* _EXERCISE OBJECTIVE_: Copy out each line of the records below without any changes.

::: STORED DATA

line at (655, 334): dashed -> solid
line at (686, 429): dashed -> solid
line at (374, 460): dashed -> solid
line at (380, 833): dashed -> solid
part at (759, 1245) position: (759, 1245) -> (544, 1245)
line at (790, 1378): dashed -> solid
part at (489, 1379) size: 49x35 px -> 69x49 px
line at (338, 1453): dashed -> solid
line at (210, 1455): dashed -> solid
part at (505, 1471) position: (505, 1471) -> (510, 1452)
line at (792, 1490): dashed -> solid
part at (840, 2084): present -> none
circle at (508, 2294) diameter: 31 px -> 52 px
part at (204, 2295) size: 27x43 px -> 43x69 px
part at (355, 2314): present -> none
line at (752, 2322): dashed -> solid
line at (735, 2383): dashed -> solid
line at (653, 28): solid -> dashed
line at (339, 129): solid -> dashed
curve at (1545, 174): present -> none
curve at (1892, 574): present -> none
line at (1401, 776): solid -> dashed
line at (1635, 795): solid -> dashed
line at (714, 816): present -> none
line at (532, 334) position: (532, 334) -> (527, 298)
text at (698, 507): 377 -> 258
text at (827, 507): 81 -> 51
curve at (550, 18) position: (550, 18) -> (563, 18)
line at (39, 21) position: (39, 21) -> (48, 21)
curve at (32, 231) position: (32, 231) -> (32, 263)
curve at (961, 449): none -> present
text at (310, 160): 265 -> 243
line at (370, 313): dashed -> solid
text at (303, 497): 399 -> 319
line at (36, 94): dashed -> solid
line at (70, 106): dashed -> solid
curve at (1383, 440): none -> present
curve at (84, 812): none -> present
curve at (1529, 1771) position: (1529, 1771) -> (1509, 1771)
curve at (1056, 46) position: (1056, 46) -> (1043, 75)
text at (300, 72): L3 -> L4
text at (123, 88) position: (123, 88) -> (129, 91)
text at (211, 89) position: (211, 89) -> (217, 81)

::::::

* _SOLUTION TO THE PROBLEM_:
line at (655, 334): dashed -> solid
line at (686, 429): dashed -> solid
line at (374, 460): dashed -> solid
line at (380, 833): dashed -> solid
part at (759, 1245) position: (759, 1245) -> (544, 1245)
line at (790, 1378): dashed -> solid
part at (489, 1379) size: 49x35 px -> 69x49 px
line at (338, 1453): dashed -> solid
line at (210, 1455): dashed -> solid
part at (505, 1471) position: (505, 1471) -> (510, 1452)
line at (792, 1490): dashed -> solid
part at (840, 2084): present -> none
circle at (508, 2294) diameter: 31 px -> 52 px
part at (204, 2295) size: 27x43 px -> 43x69 px
part at (355, 2314): present -> none
line at (752, 2322): dashed -> solid
line at (735, 2383): dashed -> solid
line at (653, 28): solid -> dashed
line at (339, 129): solid -> dashed
curve at (1545, 174): present -> none
curve at (1892, 574): present -> none
line at (1401, 776): solid -> dashed
line at (1635, 795): solid -> dashed
line at (714, 816): present -> none
line at (532, 334) position: (532, 334) -> (527, 298)
text at (698, 507): 377 -> 258
text at (827, 507): 81 -> 51
curve at (550, 18) position: (550, 18) -> (563, 18)
line at (39, 21) position: (39, 21) -> (48, 21)
curve at (32, 231) position: (32, 231) -> (32, 263)
curve at (961, 449): none -> present
text at (310, 160): 265 -> 243
line at (370, 313): dashed -> solid
text at (303, 497): 399 -> 319
line at (36, 94): dashed -> solid
line at (70, 106): dashed -> solid
curve at (1383, 440): none -> present
curve at (84, 812): none -> present
curve at (1529, 1771) position: (1529, 1771) -> (1509, 1771)
curve at (1056, 46) position: (1056, 46) -> (1043, 75)
text at (300, 72): L3 -> L4
text at (123, 88) position: (123, 88) -> (129, 91)
text at (211, 89) position: (211, 89) -> (217, 81)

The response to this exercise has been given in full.